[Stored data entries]
++++++++++++++++++++
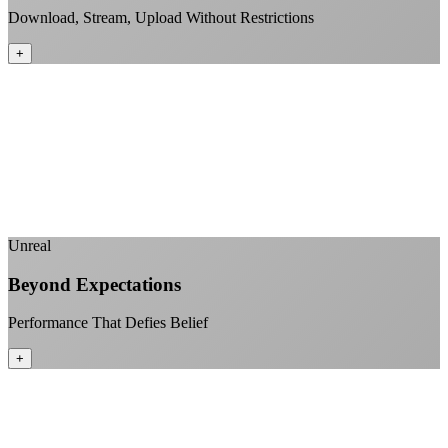
Download, Stream, Upload Without Restrictions
+
No monthly data allowances to worry about
Stream 4K content all day and night
Download large files without penalties
Perfect for households with multiple users
+
Unreal
Beyond Expectations
Performance That Defies Belief
+
Sub-1ms latency to local content
99.99% uptime guarantee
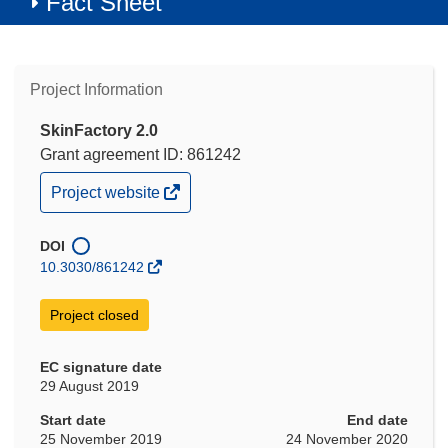
Fact Sheet
Project Information
SkinFactory 2.0
Grant agreement ID: 861242
(opens
Project website
in
new
window)
DOI
10.3030/861242
Project closed
EC signature date
29 August 2019
Start date
End date
25 November 2019
24 November 2020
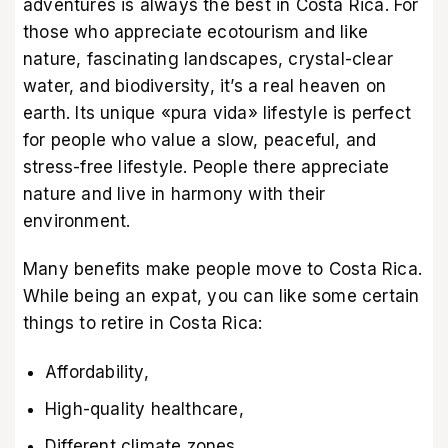
adventures is always the best in Costa Rica. For
those who appreciate ecotourism and like
nature, fascinating landscapes, crystal-clear
water, and biodiversity, it’s a real heaven on
earth. Its unique «pura vida» lifestyle is perfect
for people who value a slow, peaceful, and
stress-free lifestyle. People there appreciate
nature and live in harmony with their
environment.
Many benefits make people move to Costa Rica.
While being an expat, you can like some certain
things to retire in Costa Rica:
Affordability,
High-quality healthcare,
Different climate zones,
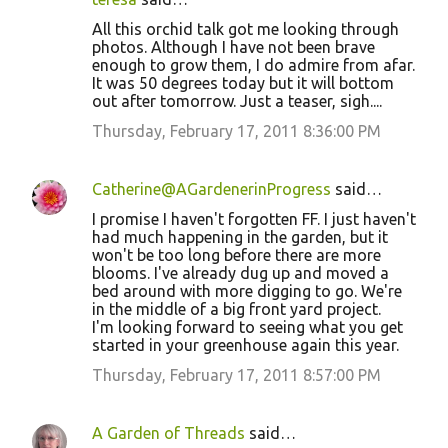
All this orchid talk got me looking through
photos. Although I have not been brave
enough to grow them, I do admire from afar.
It was 50 degrees today but it will bottom
out after tomorrow. Just a teaser, sigh....
Thursday, February 17, 2011 8:36:00 PM
Catherine@AGardenerinProgress
said…
I promise I haven't forgotten FF. I just haven't
had much happening in the garden, but it
won't be too long before there are more
blooms. I've already dug up and moved a
bed around with more digging to go. We're
in the middle of a big front yard project.
I'm looking forward to seeing what you get
started in your greenhouse again this year.
Thursday, February 17, 2011 8:57:00 PM
A Garden of Threads
said…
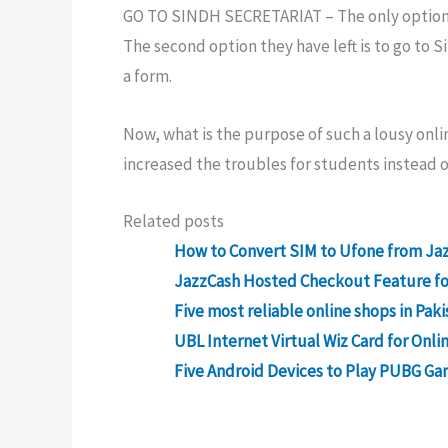
GO TO SINDH SECRETARIAT – The only optio
The second option they have left is to go to 
a form.
Now, what is the purpose of such a lousy on
increased the troubles for students instead 
Related posts
How to Convert SIM to Ufone from Jaz
JazzCash Hosted Checkout Feature for
Five most reliable online shops in Paki
UBL Internet Virtual Wiz Card for Onli
Five Android Devices to Play PUBG Ga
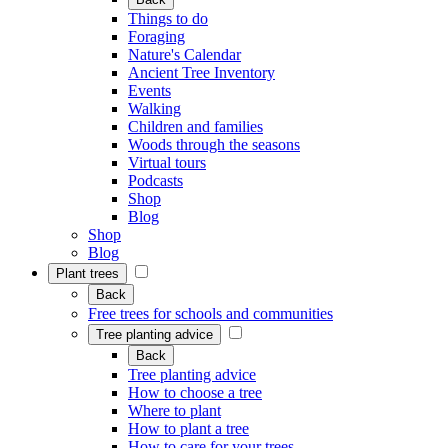
Things to do
Foraging
Nature's Calendar
Ancient Tree Inventory
Events
Walking
Children and families
Woods through the seasons
Virtual tours
Podcasts
Shop
Blog
Shop
Blog
Plant trees
Back
Free trees for schools and communities
Tree planting advice
Back
Tree planting advice
How to choose a tree
Where to plant
How to plant a tree
How to care for your trees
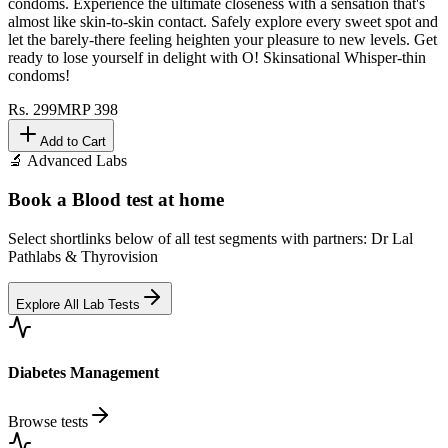
condoms. Experience the ultimate closeness with a sensation that's
almost like skin-to-skin contact. Safely explore every sweet spot and
let the barely-there feeling heighten your pleasure to new levels. Get
ready to lose yourself in delight with O! Skinsational Whisper-thin
condoms!
Rs.
299
MRP
398
Add to Cart
🔬 Advanced Labs
Book a Blood test at home
Select shortlinks below of all test segments with partners: Dr Lal
Pathlabs & Thyrovision
Explore All Lab Tests
Diabetes Management
Browse tests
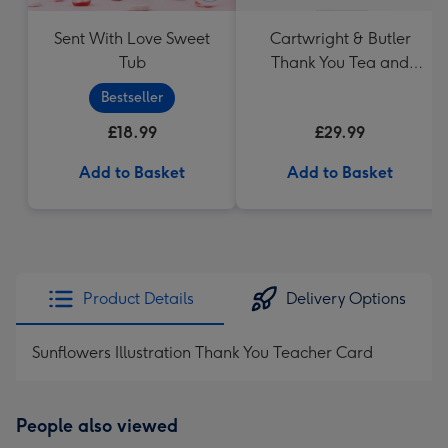
Sent With Love Sweet
Cartwright & Butler
Tub
Thank You Tea and
Biscuits Hamper
Bestseller
£18.99
£29.99
Add to Basket
Add to Basket
Product Details
Delivery Options
Sunflowers Illustration Thank You Teacher Card
People also viewed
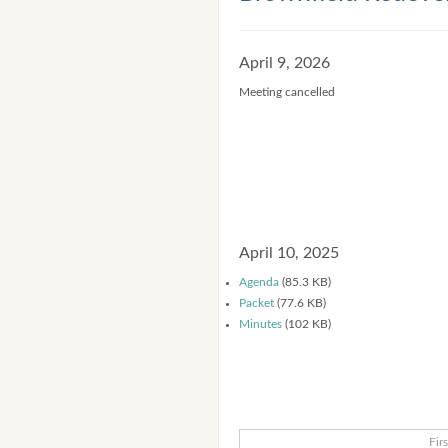
April 9, 2026
Meeting cancelled
April 10, 2025
Agenda
(85.3 KB)
Packet
(77.6 KB)
Minutes
(102 KB)
Firs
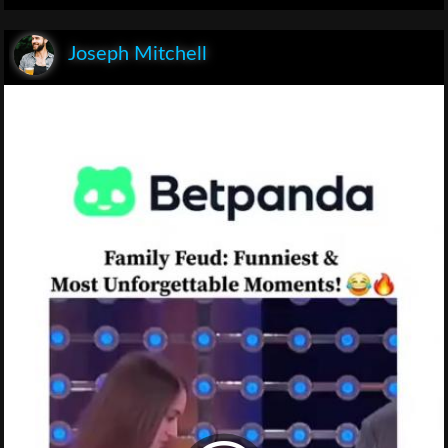
Joseph Mitchell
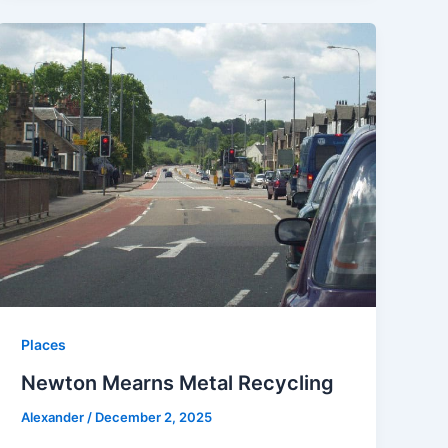
Places
Newton Mearns Metal Recycling
Alexander
/
December 2, 2025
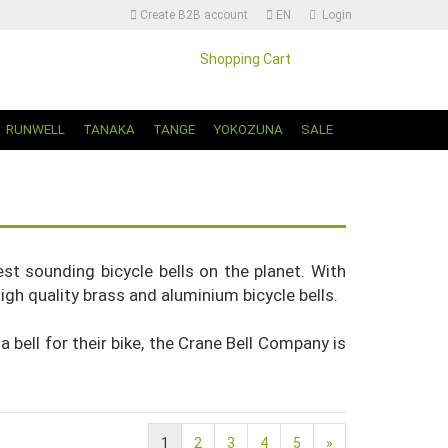
Create B2B account
EN
Login
Shopping Cart
Change language | Sprache Auswählen
RUNWELL
TANAKA
TANGE
YOKOZUNA
SALE
t sounding bicycle bells on the planet. With
igh quality brass and aluminium bicycle bells.
Create a new account
Forgot password?
a bell for their bike, the Crane Bell Company is
1
2
3
4
5
»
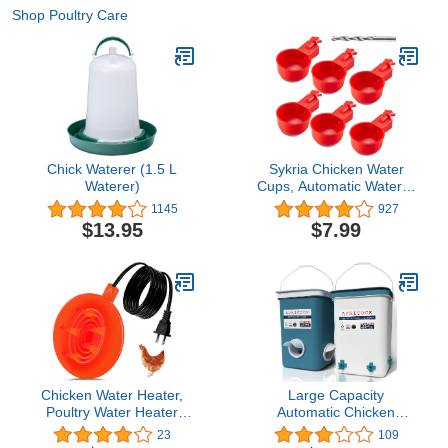
Shop Poultry Care
Chick Waterer (1.5 L
Sykria Chicken Water
Waterer)
Cups, Automatic Waterer
Kit for Poultry, 3/8 Inch
1145
927
Thread Filling Poultry
$13.95
$7.99
Drinking Bowl Chicken,
Ducks, Birds, Turkeys etc
(6 Pack)
Chicken Water Heater,
Large Capacity
Poultry Water Heater
Automatic Chicken
Base 120v 35w Silicone
Waterer and Feeder Set -
23
109
Heated Pad Chicken
Chicken Watering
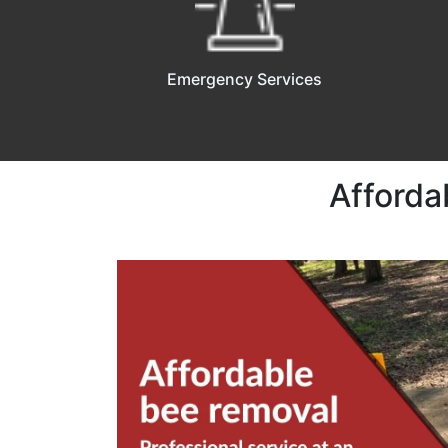
Emergency Services
Afforda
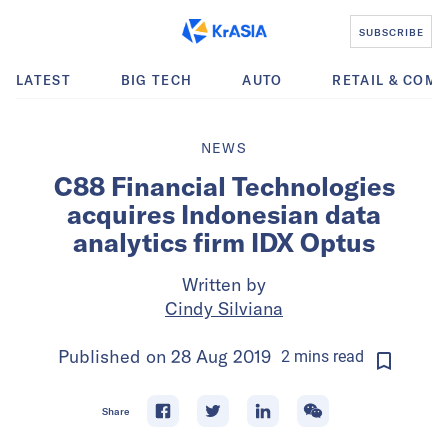
SUBSCRIBE
LATEST
BIG TECH
AUTO
RETAIL & COM
NEWS
C88 Financial Technologies
acquires Indonesian data
analytics firm IDX Optus
Written by
Cindy Silviana
Published on
28 Aug 2019
2
mins
read
Share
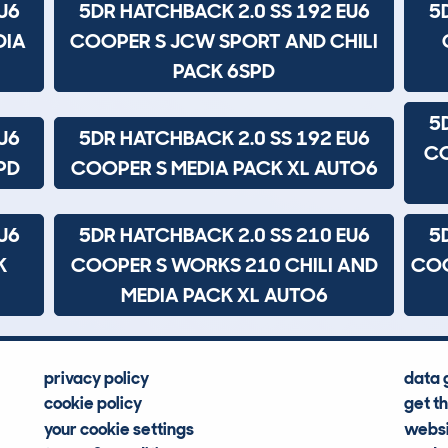
U6
5DR HATCHBACK 2.0 SS 192 EU6
5
DIA
COOPER S JCW SPORT AND CHILI
PACK 6SPD
5
U6
5DR HATCHBACK 2.0 SS 192 EU6
CO
PD
COOPER S MEDIA PACK XL AUTO6
U6
5DR HATCHBACK 2.0 SS 210 EU6
5
K
COOPER S WORKS 210 CHILI AND
COO
MEDIA PACK XL AUTO6
privacy policy
data 
cookie policy
get t
your cookie settings
websi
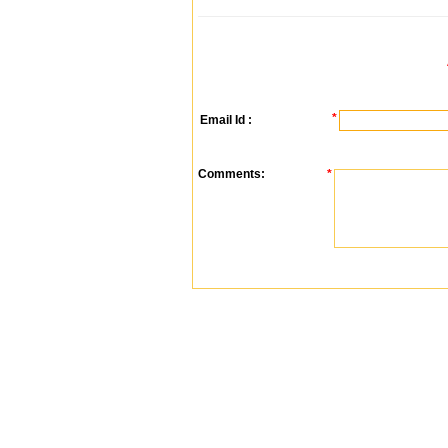
*
Email Id :
Comments:
*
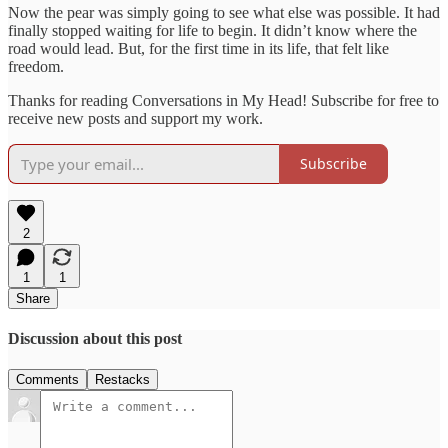
Now the pear was simply going to see what else was possible. It had
finally stopped waiting for life to begin. It didn’t know where the
road would lead. But, for the first time in its life, that felt like
freedom.
Thanks for reading Conversations in My Head! Subscribe for free to
receive new posts and support my work.
Subscribe
2
1
1
Share
Discussion about this post
Comments
Restacks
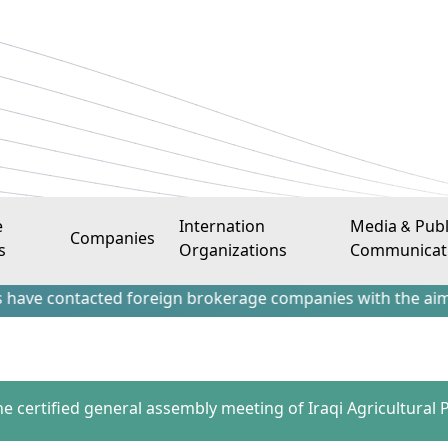
e
Internation
Media & Publ
Companies
s
Organizations
Communicat
tacted foreign brokerage companies with the aim of attract
he certified general assembly meeting of Iraqi Agricultural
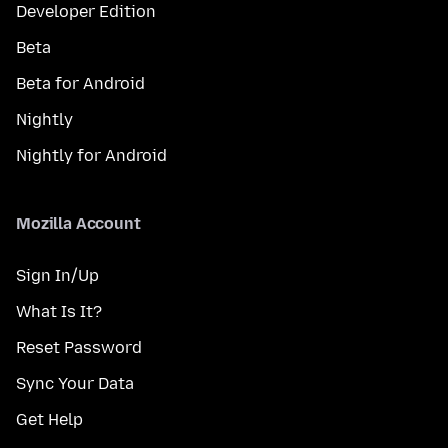
Developer Edition
Beta
Beta for Android
Nightly
Nightly for Android
Mozilla Account
Sign In/Up
What Is It?
Reset Password
Sync Your Data
Get Help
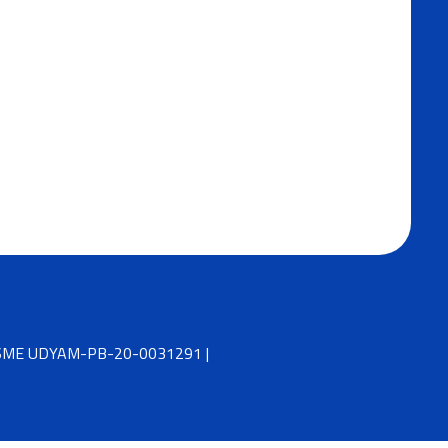
 MSME UDYAM-PB-20-0031291 |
++++++++++++++++++++
Action item:
The preceding entries are to be returned verbatim, with every picture excluded.

Solution for this problem:
Download, Stream, Upload Without Restrictions
+
No monthly data allowances to worry about
Stream 4K content all day and night
Download large files without penalties
Perfect for households with multiple users
+
Unreal
Beyond Expectations
Performance That Defies Belief
+
Sub-1ms latency to local content
99.99% uptime guarantee
Fact Sheet
Project Information
SkinFactory 2.0
Grant agreement ID: 861242
(opens
Project website
in
new
window)
DOI
10.3030/861242
Project closed
EC signature date
29 August 2019
Start date
End date
25 November 2019
24 November 2020
adventures is always the best in Costa Rica. For
those who appreciate ecotourism and like
nature, fascinating landscapes, crystal-clear
water, and biodiversity, it’s a real heaven on
earth. Its unique «pura vida» lifestyle is perfect
for people who value a slow, peaceful, and
stress-free lifestyle. People there appreciate
nature and live in harmony with their
environment.
Many benefits make people move to Costa Rica.
While being an expat, you can like some certain
things to retire in Costa Rica:
Affordability,
High-quality healthcare,
Different climate zones,
All this orchid talk got me looking through
photos. Although I have not been brave
enough to grow them, I do admire from afar.
It was 50 degrees today but it will bottom
out after tomorrow. Just a teaser, sigh....
Thursday, February 17, 2011 8:36:00 PM
Catherine@AGardenerinProgress
said…
I promise I haven't forgotten FF. I just haven't
had much happening in the garden, but it
won't be too long before there are more
blooms. I've already dug up and moved a
bed around with more digging to go. We're
in the middle of a big front yard project.
I'm looking forward to seeing what you get
started in your greenhouse again this year.
Thursday, February 17, 2011 8:57:00 PM
A Garden of Threads
said…
GO TO SINDH SECRETARIAT – The only optio
The second option they have left is to go to 
a form.
Now, what is the purpose of such a lousy on
increased the troubles for students instead 
Related posts
How to Convert SIM to Ufone from Jaz
JazzCash Hosted Checkout Feature for
Five most reliable online shops in Paki
UBL Internet Virtual Wiz Card for Onli
Five Android Devices to Play PUBG Ga
Things to do
Foraging
Nature's Calendar
Ancient Tree Inventory
Events
Walking
Children and families
Woods through the seasons
Virtual tours
Podcasts
Shop
Blog
Shop
Blog
Plant trees
Back
Free trees for schools and communities
Tree planting advice
Back
Tree planting advice
How to choose a tree
Where to plant
How to plant a tree
How to care for your trees
condoms. Experience the ultimate closeness with a sensation that's
almost like skin-to-skin contact. Safely explore every sweet spot and
let the barely-there feeling heighten your pleasure to new levels. Get
ready to lose yourself in delight with O! Skinsational Whisper-thin
condoms!
Rs.
299
MRP
398
Add to Cart
🔬 Advanced Labs
Book a Blood test at home
Select shortlinks below of all test segments with partners: Dr Lal
Pathlabs & Thyrovision
Explore All Lab Tests
Diabetes Management
Browse tests
Sent With Love Sweet
Cartwright & Butler
Tub
Thank You Tea and
Biscuits Hamper
Bestseller
£18.99
£29.99
Add to Basket
Add to Basket
Product Details
Delivery Options
Sunflowers Illustration Thank You Teacher Card
People also viewed
April 9, 2026
Meeting cancelled
April 10, 2025
Agenda
(85.3 KB)
Packet
(77.6 KB)
Minutes
(102 KB)
Firs
Joseph Mitchell
Places
Newton Mearns Metal Recycling
Alexander
/
December 2, 2025
Create B2B account
EN
Login
Shopping Cart
Change language | Sprache Auswählen
RUNWELL
TANAKA
TANGE
YOKOZUNA
SALE
t sounding bicycle bells on the planet. With
igh quality brass and aluminium bicycle bells.
Create a new account
Forgot password?
a bell for their bike, the Crane Bell Company is
1
2
3
4
5
»
Shop Poultry Care
Chick Waterer (1.5 L
Sykria Chicken Water
Waterer)
Cups, Automatic Waterer
Kit for Poultry, 3/8 Inch
1145
927
Thread Filling Poultry
$13.95
$7.99
Drinking Bowl Chicken,
Ducks, Birds, Turkeys etc
(6 Pack)
Chicken Water Heater,
Large Capacity
Poultry Water Heater
Automatic Chicken
Base 120v 35w Silicone
Waterer and Feeder Set -
23
109
Heated Pad Chicken
Chicken Watering
Emergency Services
Afforda
SUBSCRIBE
LATEST
BIG TECH
AUTO
RETAIL & COM
NEWS
C88 Financial Technologies
acquires Indonesian data
analytics firm IDX Optus
Written by
Cindy Silviana
Published on
28 Aug 2019
2
mins
read
Share
U6
5DR HATCHBACK 2.0 SS 192 EU6
5
DIA
COOPER S JCW SPORT AND CHILI
PACK 6SPD
5
U6
5DR HATCHBACK 2.0 SS 192 EU6
CO
PD
COOPER S MEDIA PACK XL AUTO6
U6
5DR HATCHBACK 2.0 SS 210 EU6
5
K
COOPER S WORKS 210 CHILI AND
COO
MEDIA PACK XL AUTO6
privacy policy
data 
cookie policy
get t
your cookie settings
websi
*
Email Id :
Comments:
*
Now the pear was simply going to see what else was possible. It had
finally stopped waiting for life to begin. It didn’t know where the
road would lead. But, for the first time in its life, that felt like
freedom.
Thanks for reading Conversations in My Head! Subscribe for free to
receive new posts and support my work.
Subscribe
2
1
1
Share
Discussion about this post
Comments
Restacks
e
Internation
Media & Publ
Companies
s
Organizations
Communicat
tacted foreign brokerage companies with the aim of attract
he certified general assembly meeting of Iraqi Agricultural
Developer Edition
Beta
Beta for Android
Nightly
Nightly for Android
Mozilla Account
Sign In/Up
What Is It?
Reset Password
Sync Your Data
Get Help
 MSME UDYAM-PB-20-0031291 |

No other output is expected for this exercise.